There is no patient more difficult for a physician than another physician, or the physician’s family.
The old saying goes that people who have bad outcomes include anyone in the healthcare field- a doctor, a doctor’s significant other, or a nurse.
This came to mind when a recent British Medical Journal noted that difficult patients tend to have less accurate diagnosis made than those patients who are not perceived as difficult. The study has its flaws — diagnosis was made in a two minute time period. The diagnosis was made correctly 64 per cent of the time with a “non disruptive” patient and 54% of the time with a patient who was considered “disruptive.” The study involved clinical stories where the diagnosis was the same but the patients presented differently.

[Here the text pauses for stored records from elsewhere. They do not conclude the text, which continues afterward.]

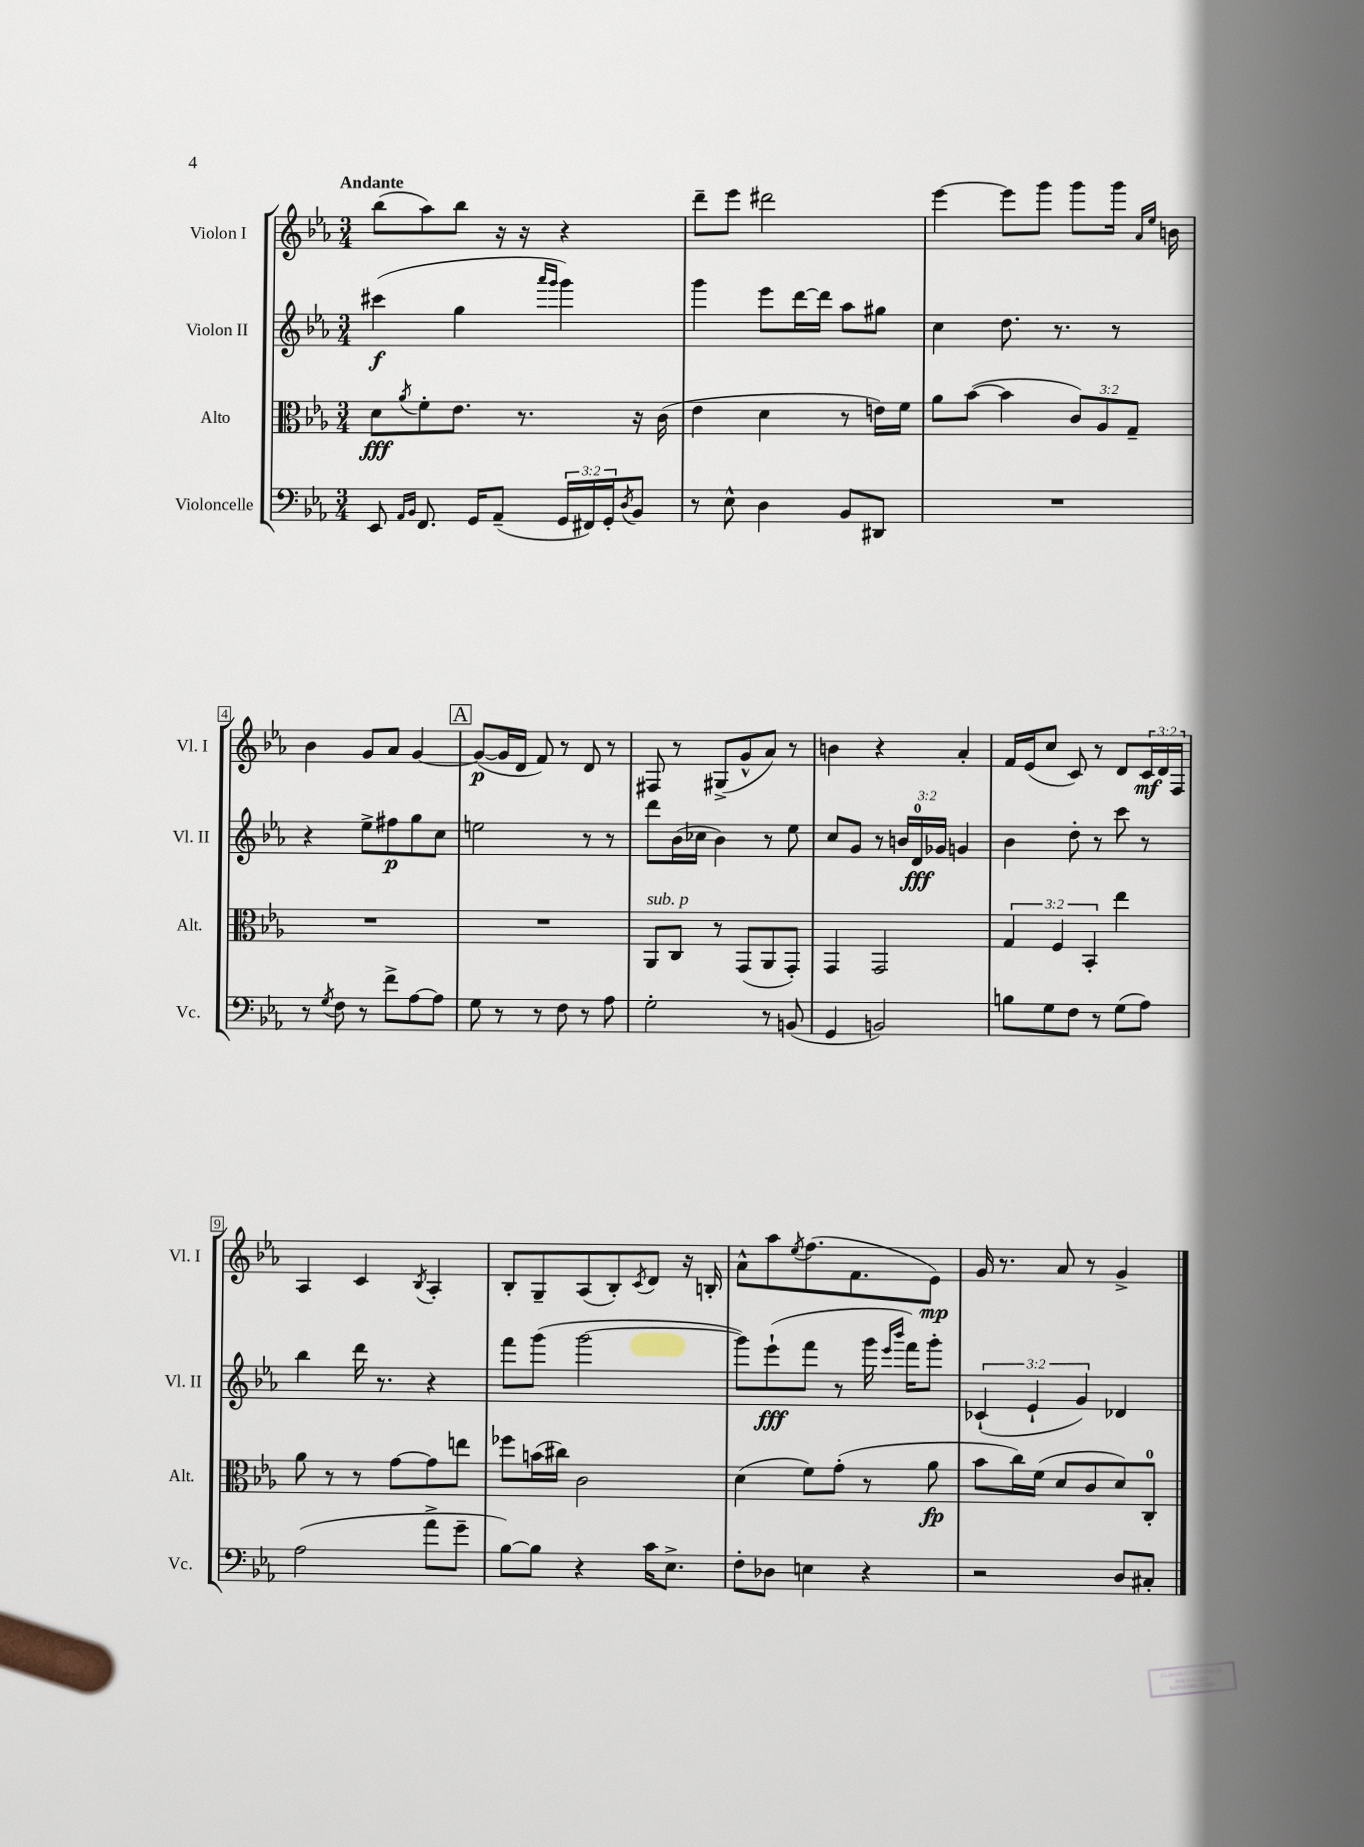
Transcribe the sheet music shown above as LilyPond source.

<<
\new StaffGroup <<
\new Staff = "s0" \with { instrumentName = "Violon I" shortInstrumentName = "Vl. I" } {
    \clef treble \key ees \major \numericTimeSignature \time 3/4 \override Staff.TupletNumber.text = #tuplet-number::calc-fraction-text \tempo "Andante"
    bes''8( aes''8) bes''8 r16 r16 r4 |
    d'''8-- ees'''8 dis'''2 |
    ees'''4~ ees'''8 g'''8 g'''8 g'''16 \grace { aes'16 ees''16 } b'16 |
    bes'4 g'8 aes'8 g'4~ |
    \mark \markup { \box "A" } g'8~\p( g'16 d'16 f'8) r8 d'8 r8 |
    fis8 r8 gis8->( g'8-^ aes'8) r8 |
    b'4 r4 aes'4-. |
    f'16 ees'16( c''8 c'8) r8 d'8 \tuplet 3/2 { c'16\mf d'16 f16 } |
    aes4 c'4 \acciaccatura { bes8 } aes4-. |
    bes8-. g8-- aes8( bes8-.) \acciaccatura { c'8 } d'8 r16 b16-. |
    aes'8-^ aes''8 \acciaccatura { ees''8 } f''8.( f'8. ees'8\mp) |
    g'16 r8. aes'8 r8 g'4-> \bar "|." |
}
\new Staff = "s1" \with { instrumentName = "Violon II" shortInstrumentName = "Vl. II" } {
    \clef treble \key ees \major \numericTimeSignature \time 3/4 \override Staff.TupletNumber.text = #tuplet-number::calc-fraction-text
    cis'''4\f( g''4 \grace { aes'''16 g'''16 } g'''4) |
    g'''4 ees'''8 d'''16~ d'''16 aes''8 gis''8 |
    c''4 d''8. r8. r8 |
    r4 ees''8-> fis''8\p g''8 c''8 |
    \mark \markup { \box "A" } e''2 r8 r8 |
    d'''8 bes'16( ces''16 bes'4) r8 ees''8 |
    c''8 g'8 r8 \tuplet 3/2 { b'16 d'16-0\fff ges'16 } g'4 |
    bes'4 d''8-. r8 c'''8 r8 |
    bes''4 d'''16 r8. r4 |
    f'''8 g'''8( g'''2~ |
    g'''8) ees'''8-!\fff( f'''8 r8 g'''16 \grace { ees'''16 bes'''16 } f'''16) g'''8-. |
    \tuplet 3/2 { ces'4-!( ees'4-! g'4) } des'4 \bar "|." |
}
\new Staff = "s2" \with { instrumentName = "Alto" shortInstrumentName = "Alt." } {
    \clef alto \key ees \major \numericTimeSignature \time 3/4 \override Staff.TupletNumber.text = #tuplet-number::calc-fraction-text
    d'8\fff \acciaccatura { aes'8 } f'8-. ees'8. r8. r16 c'16( |
    ees'4 d'4 r8 e'16) f'16 |
    aes'8 bes'8~( bes'4 \tuplet 3/2 { c'8) aes8 g8-- } |
    R2. |
    \mark \markup { \box "A" } R2. |
    aes,8^\markup { \italic "sub. p" } c8 r8 g,8( aes,8 g,8-.) |
    g,4 g,2 |
    \tuplet 3/2 { g4 f4 bes,4-. } ees''4 |
    aes'8 r8 r8 g'8~ g'8 e''8 |
    fes''8 b'16( cis''16) c'2 |
    d'4( f'8) g'8-.( r8 aes'8\fp |
    bes'8 c''16) f'16( d'8 c'8 d'8) c8-0-. \bar "|." |
}
\new Staff = "s3" \with { instrumentName = "Violoncelle" shortInstrumentName = "Vc." } {
    \clef bass \key ees \major \numericTimeSignature \time 3/4 \override Staff.TupletNumber.text = #tuplet-number::calc-fraction-text
    ees,8 \grace { aes,16 bes,16 } f,8. g,16 aes,8--( \tuplet 3/2 { g,16 fis,16) g,16-. } \acciaccatura { d8 } bes,8 |
    r8 ees8-^ d4 bes,8 dis,8 |
    R2. |
    r8 \acciaccatura { g8 } f8 r8 f'8-> aes8~ aes8 |
    \mark \markup { \box "A" } g8 r8 r8 f8 r8 aes8 |
    g2-. r8 b,8( |
    g,4 b,2) |
    b8 g8 f8 r8 g8( aes8) |
    aes2( aes'8-> g'8-- |
    bes8~) bes8 r4 c'16 ees8.-> |
    f8-. des8 e4 r4 |
    r2 d8 cis8-. \bar "|." |
}
>>
>>
\layout { \context { \Score \override BarNumber.stencil = #(make-stencil-boxer 0.1 0.3 ly:text-interface::print) } }
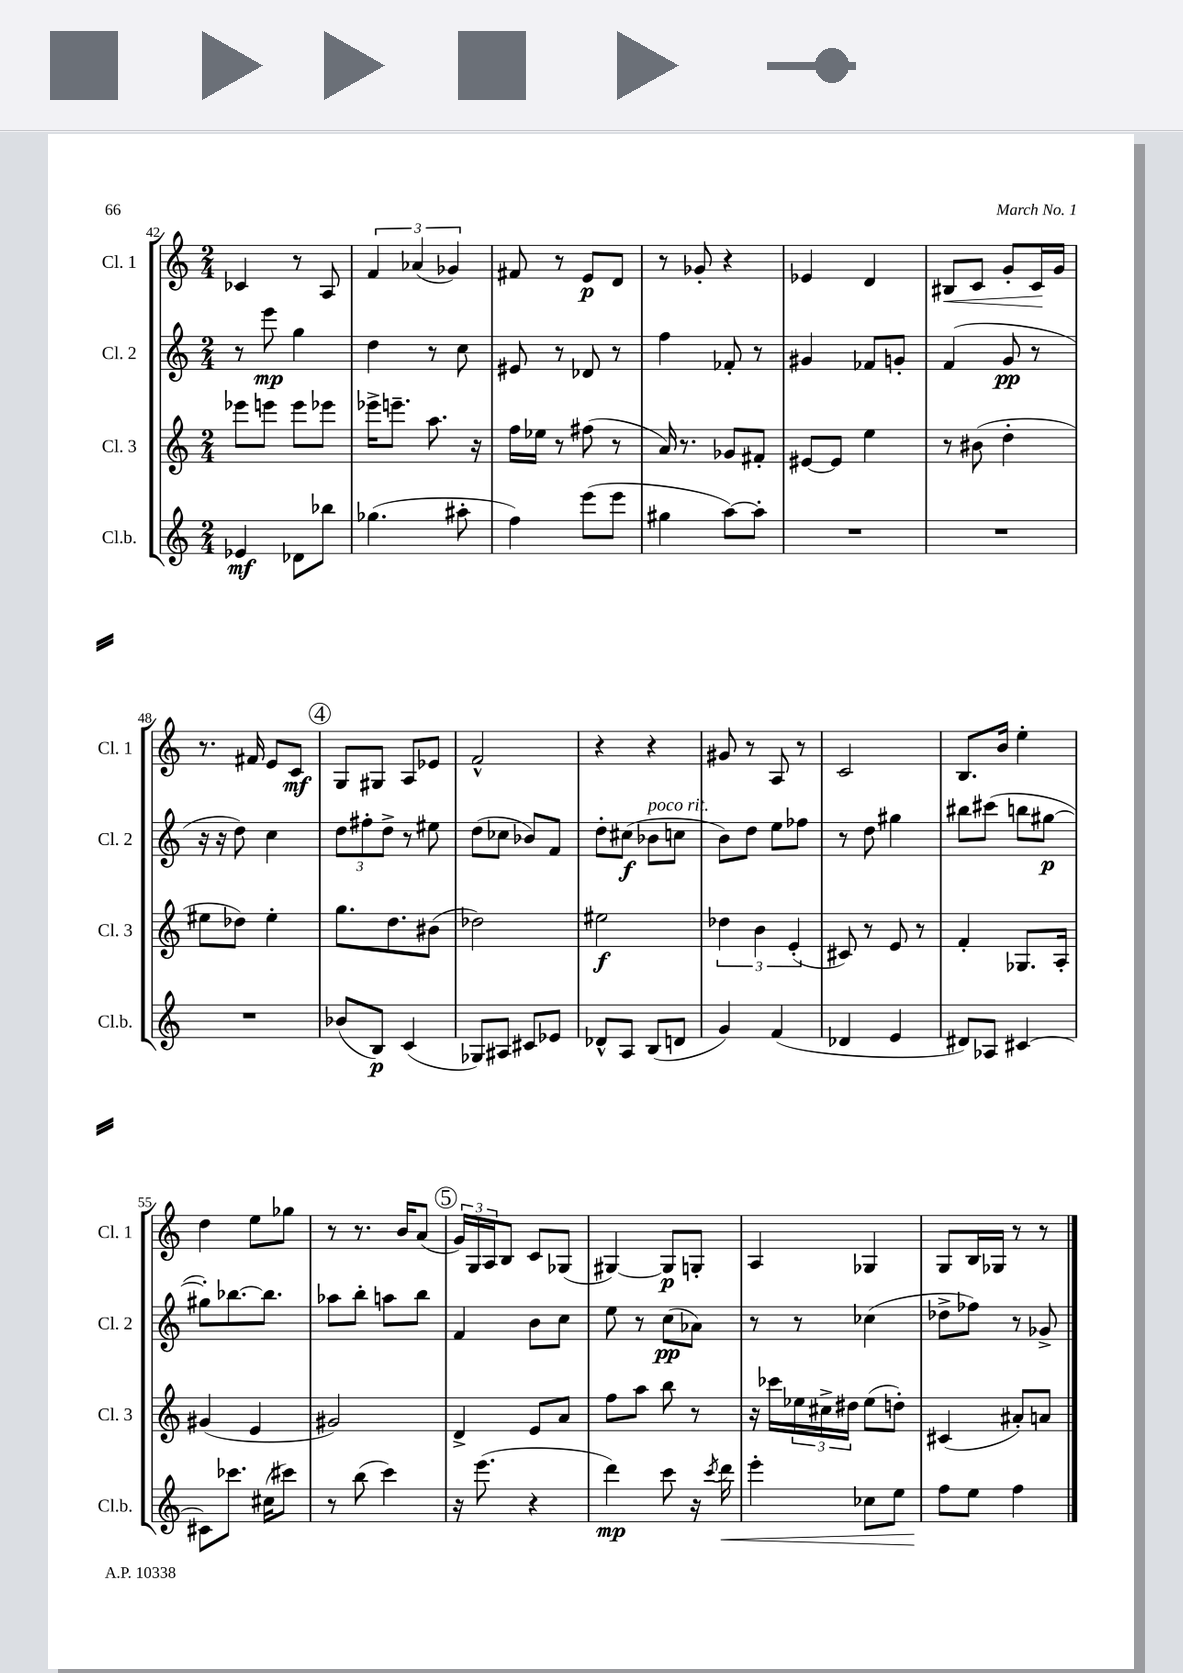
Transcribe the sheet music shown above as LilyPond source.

<<
\new StaffGroup <<
\new Staff = "s0" \with { instrumentName = "Cl. 1" shortInstrumentName = "Cl. 1" } {
    \clef treble \key c \major \numericTimeSignature \time 2/4
    ces'4 r8 a8 |
    \tuplet 3/2 { f'4 aes'4( ges'4) } |
    fis'8 r8 e'8\p d'8 |
    r8 ges'8-. r4 |
    ees'4 d'4 |
    bis8\< c'8 g'8-. c'16\! g'16 |
    r8. fis'16 e'8 c'8\mf |
    \mark \markup { \circle "4" } g8 gis8 a8 ees'8 |
    f'2-^ |
    r4 r4 |
    gis'8 r8 a8 r8 |
    c'2 |
    b8. b'16 e''4-. |
    d''4 e''8 ges''8 |
    r8 r8. b'16 a'8( |
    \mark \markup { \circle "5" } \tuplet 3/2 { g'16) g16 a16 } b8 c'8 ges8( |
    gis4~) gis8\p g8-. |
    a4 ges4 |
    g8 b16 ges16 r8 r8 \bar "|." |
}
\new Staff = "s1" \with { instrumentName = "Cl. 2" shortInstrumentName = "Cl. 2" } {
    \clef treble \key c \major \numericTimeSignature \time 2/4
    r8 e'''8\mp g''4 |
    d''4 r8 c''8 |
    eis'8 r8 des'8 r8 |
    f''4 fes'8-. r8 |
    gis'4 fes'8 g'8-. |
    f'4( g'8\pp r8 |
    r16 r16 d''8) c''4 |
    \mark \markup { \circle "4" } \tuplet 3/2 { d''8 fis''8-. d''8-> } r8 eis''8 |
    d''8( ces''8 bes'8) f'8 |
    d''8-. cis''8\f( bes'8^\markup { \italic "poco rit." } c''8 |
    b'8) d''8 e''8 fes''8 |
    r8 d''8 gis''4 |
    bis''8 cis'''8( b''8 gis''8~\p |
    gis''8-.) bes''8.~ bes''8. |
    aes''8 b''8-. a''8 b''8 |
    \mark \markup { \circle "5" } f'4 b'8 c''8 |
    e''8 r8 c''8\pp( aes'8) |
    r8 r8 ces''4( |
    des''8-> fes''8) r8 ges'8-> \bar "|." |
}
\new Staff = "s2" \with { instrumentName = "Cl. 3" shortInstrumentName = "Cl. 3" } {
    \clef treble \key c \major \numericTimeSignature \time 2/4
    ees'''8 e'''8 e'''8 ees'''8 |
    ees'''16-> e'''8.-- a''8. r16 |
    f''16 ees''16 r8 fis''8( r8 |
    a'16) r8. ges'8 fis'8-. |
    eis'8~ eis'8 e''4 |
    r8 bis'8( d''4-. |
    eis''8 des''8) eis''4-. |
    \mark \markup { \circle "4" } g''8. d''8. bis'8( |
    des''2) |
    eis''2\f |
    \tuplet 3/2 { des''4 b'4 e'4-.( } |
    cis'8) r8 e'8 r8 |
    f'4-. ges8. a16-. |
    gis'4( e'4 |
    gis'2) |
    \mark \markup { \circle "5" } d'4-> e'8 a'8 |
    f''8 a''8 b''8 r8 |
    r16 ces'''16 \tuplet 3/2 { ees''16 cis''16-> dis''16 } ees''8( d''8-.) |
    cis'4( ais'8-.) a'8 \bar "|." |
}
\new Staff = "s3" \with { instrumentName = "Cl.b." shortInstrumentName = "Cl.b." } {
    \clef treble \key c \major \numericTimeSignature \time 2/4
    ees'4\mf des'8 bes''8 |
    ges''4.( ais''8-. |
    f''4) e'''8( e'''8 |
    gis''4 a''8~) a''8-. |
    R2 |
    R2 |
    R2 |
    \mark \markup { \circle "4" } bes'8( b8\p) c'4( |
    ges8) ais8 cis'8 ees'8 |
    des'8-^ a8 b8( d'8 |
    g'4) f'4( |
    des'4 e'4 |
    dis'8) aes8 cis'4~ |
    cis'8 ces'''8. cis''16( cis'''8) |
    r8 b''8( c'''4) |
    \mark \markup { \circle "5" } r16 e'''8.( r4 |
    d'''4\mp) c'''8 r16 \acciaccatura { c'''8 } d'''16\< |
    e'''4-. ces''8 e''8 |
    f''8\! e''8 f''4 \bar "|." |
}
>>
>>
\layout { \context { \Score currentBarNumber = #42 } }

Each scenario was presented as a ‘negative’ or a ‘neutral’ version by changing the narrative. The negative version described the patient as “He is angry about the long waiting time and starts speaking harshly …”. The neutral version described the same patient with h as “He comments on the long waiting time but says he is glad …”.
When those same stories were assigned to different physicians there was a decrease in accuracy of the diagnosis.
Physicians are clearly human, and respond, as all humans to with a full range of emotions. The ability for clinicians to re-focus and ignore the negative “vibes” is something we are taught in medical school, but few are completely successful at it.
While the study was small, and gets a lot of press – it points out how that the development of a relationship between a provider and the patient is critically important for both the physician and the “customer.”